Nova alteração do processo falimentar, portanto, sobretudo levando em conta a recente reforma, deve ser precedida de amplo debate pela sociedade e dos operadores do direito que atuam na área, para permitir o amadurecimento das sugestões propostas e apresentar maior esclarecimento quanto às preocupações apresentadas pelos magistrados.

O que diz o relatório?

Segundo o texto, caberá à assembleia geral de credores escolher o gestor fiduciário, com atribuições de elaborar o plano de falência e levar adiante a venda de bens para satisfazer as despesas com o processo falimentar e pagar os credores segundo suas classes de preferência. O administrador judicial da falência somente atuará se a assembleia de credores não eleger um gestor.
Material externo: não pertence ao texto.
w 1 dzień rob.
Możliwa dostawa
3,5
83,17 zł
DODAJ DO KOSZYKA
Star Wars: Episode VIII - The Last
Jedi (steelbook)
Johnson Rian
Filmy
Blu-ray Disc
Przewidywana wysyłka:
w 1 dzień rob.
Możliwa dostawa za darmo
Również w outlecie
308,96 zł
O substitutivo da relatora deputada Dani Cunha trouxe várias mudanças, como centralizar apenas na vara falimentar a execução de créditos trabalhistas apurados pela Justiça Trabalhista, que não poderá realizar atos de execução, cobrança, penhora ou arresto de bens por parte da vara trabalhista.

Administrador judicial

Cunha criticou os chamados administradores judiciais, nomeados pelo juiz de falência, para administrar a massa falida. “Com vultosos números, as contas de um processo de falência jamais são sanadas, já os bolsos dos administradores judiciários, em contrapartida, são lotados,” afirmou.

Ela reclamou ainda do fato de que, além do salário, os administradores recebem um percentual do patrimônio administrado, passando na frente dos trabalhadores e de outros credores na hora do recebimento.

“É extremamente importante acelerar os processos de falência, desburocratizar e, acima de tudo, moralizar uma caixa preta desfrutada por uma seleta classe que, logicamente, mais se insurgiu contra o projeto,” concluiu a relatora.